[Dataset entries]

******

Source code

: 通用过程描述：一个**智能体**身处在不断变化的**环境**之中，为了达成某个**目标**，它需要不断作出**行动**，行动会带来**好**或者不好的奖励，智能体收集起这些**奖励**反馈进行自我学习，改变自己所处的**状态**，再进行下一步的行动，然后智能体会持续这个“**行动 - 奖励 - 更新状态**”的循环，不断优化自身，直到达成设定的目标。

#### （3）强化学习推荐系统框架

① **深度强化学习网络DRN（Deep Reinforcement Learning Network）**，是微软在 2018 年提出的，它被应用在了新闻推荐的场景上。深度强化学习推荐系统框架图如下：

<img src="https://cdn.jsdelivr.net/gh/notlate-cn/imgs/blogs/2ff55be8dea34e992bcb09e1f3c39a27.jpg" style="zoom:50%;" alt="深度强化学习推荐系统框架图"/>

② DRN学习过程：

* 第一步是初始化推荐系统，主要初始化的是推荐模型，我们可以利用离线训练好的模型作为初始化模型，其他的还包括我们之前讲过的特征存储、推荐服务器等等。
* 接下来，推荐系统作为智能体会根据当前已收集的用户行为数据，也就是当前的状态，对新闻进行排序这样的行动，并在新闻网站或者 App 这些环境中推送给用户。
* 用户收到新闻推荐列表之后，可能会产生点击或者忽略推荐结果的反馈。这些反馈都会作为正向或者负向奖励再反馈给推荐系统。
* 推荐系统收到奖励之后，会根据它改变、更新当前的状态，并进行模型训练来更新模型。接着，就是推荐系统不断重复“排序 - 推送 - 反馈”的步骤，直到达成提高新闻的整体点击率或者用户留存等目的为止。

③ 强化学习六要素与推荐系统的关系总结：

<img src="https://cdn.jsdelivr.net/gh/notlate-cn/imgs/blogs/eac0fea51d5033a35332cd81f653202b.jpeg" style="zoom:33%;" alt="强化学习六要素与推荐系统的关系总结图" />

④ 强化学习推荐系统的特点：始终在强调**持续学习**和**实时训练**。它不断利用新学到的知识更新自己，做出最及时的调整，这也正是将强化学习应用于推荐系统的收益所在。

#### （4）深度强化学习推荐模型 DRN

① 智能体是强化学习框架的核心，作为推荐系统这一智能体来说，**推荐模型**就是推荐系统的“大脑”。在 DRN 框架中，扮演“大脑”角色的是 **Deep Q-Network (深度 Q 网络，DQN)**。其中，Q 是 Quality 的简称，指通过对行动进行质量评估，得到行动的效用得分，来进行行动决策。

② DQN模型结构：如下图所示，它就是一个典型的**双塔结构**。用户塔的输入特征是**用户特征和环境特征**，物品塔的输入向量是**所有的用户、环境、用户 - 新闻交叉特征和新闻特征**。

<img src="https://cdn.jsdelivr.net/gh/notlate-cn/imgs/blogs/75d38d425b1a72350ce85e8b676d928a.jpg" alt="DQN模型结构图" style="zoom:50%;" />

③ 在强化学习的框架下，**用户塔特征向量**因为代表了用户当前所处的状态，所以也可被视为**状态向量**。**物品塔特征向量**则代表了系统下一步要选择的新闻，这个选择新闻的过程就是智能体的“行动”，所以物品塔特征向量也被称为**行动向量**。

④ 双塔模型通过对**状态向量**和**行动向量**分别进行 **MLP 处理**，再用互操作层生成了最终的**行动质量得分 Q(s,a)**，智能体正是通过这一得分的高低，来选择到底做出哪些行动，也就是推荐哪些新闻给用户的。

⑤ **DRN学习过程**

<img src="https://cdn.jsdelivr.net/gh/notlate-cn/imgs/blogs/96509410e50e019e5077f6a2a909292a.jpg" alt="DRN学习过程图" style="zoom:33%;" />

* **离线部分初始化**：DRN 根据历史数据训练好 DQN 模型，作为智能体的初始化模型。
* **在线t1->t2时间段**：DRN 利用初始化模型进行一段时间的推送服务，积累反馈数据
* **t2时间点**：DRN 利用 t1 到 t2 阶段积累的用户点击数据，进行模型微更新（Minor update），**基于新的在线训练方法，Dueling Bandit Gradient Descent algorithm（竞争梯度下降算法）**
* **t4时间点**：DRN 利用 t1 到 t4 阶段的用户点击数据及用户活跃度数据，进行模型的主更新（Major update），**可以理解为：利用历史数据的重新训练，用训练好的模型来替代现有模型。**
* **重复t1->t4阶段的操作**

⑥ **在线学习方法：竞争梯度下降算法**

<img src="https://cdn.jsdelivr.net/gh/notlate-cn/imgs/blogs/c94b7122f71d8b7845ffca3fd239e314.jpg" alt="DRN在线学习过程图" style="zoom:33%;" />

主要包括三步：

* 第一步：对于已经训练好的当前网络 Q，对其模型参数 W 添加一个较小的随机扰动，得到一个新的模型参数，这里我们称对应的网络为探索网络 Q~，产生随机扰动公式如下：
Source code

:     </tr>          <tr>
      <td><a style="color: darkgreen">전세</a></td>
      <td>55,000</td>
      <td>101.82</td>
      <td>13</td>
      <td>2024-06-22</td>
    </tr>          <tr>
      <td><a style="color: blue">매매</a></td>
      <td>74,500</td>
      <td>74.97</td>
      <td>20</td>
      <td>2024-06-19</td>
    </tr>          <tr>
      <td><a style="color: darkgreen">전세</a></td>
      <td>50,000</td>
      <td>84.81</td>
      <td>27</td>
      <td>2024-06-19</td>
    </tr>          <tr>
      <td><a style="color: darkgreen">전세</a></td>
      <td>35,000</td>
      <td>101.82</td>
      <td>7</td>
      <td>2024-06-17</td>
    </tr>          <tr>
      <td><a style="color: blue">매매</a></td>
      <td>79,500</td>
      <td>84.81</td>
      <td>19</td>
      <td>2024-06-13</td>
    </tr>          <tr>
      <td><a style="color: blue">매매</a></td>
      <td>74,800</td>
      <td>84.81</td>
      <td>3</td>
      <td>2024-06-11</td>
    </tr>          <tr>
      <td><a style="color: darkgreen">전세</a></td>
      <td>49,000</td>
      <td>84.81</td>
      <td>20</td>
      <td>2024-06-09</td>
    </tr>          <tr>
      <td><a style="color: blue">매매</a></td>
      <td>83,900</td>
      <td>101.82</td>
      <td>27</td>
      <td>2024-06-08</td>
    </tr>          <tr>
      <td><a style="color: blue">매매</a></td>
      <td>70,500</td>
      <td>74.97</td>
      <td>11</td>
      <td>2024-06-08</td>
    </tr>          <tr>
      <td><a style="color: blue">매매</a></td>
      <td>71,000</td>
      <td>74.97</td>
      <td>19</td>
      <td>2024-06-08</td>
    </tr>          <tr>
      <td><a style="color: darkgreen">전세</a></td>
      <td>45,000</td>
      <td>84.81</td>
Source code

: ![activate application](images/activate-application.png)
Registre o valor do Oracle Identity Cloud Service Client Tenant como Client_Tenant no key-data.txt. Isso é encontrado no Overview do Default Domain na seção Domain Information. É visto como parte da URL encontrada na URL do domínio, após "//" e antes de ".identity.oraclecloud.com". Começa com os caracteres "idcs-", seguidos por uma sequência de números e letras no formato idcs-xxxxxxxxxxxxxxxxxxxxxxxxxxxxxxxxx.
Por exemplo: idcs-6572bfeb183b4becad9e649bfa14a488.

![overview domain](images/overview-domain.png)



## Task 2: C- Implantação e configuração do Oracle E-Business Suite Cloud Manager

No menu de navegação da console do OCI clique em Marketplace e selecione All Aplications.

******

Problem details -> Quote the lines from the start of the entries down to the line containing "#### （3）强化学习推荐系统框架", with both ends included.

Task solution ->
Source code

: 通用过程描述：一个**智能体**身处在不断变化的**环境**之中，为了达成某个**目标**，它需要不断作出**行动**，行动会带来**好**或者不好的奖励，智能体收集起这些**奖励**反馈进行自我学习，改变自己所处的**状态**，再进行下一步的行动，然后智能体会持续这个“**行动 - 奖励 - 更新状态**”的循环，不断优化自身，直到达成设定的目标。

#### （3）强化学习推荐系统框架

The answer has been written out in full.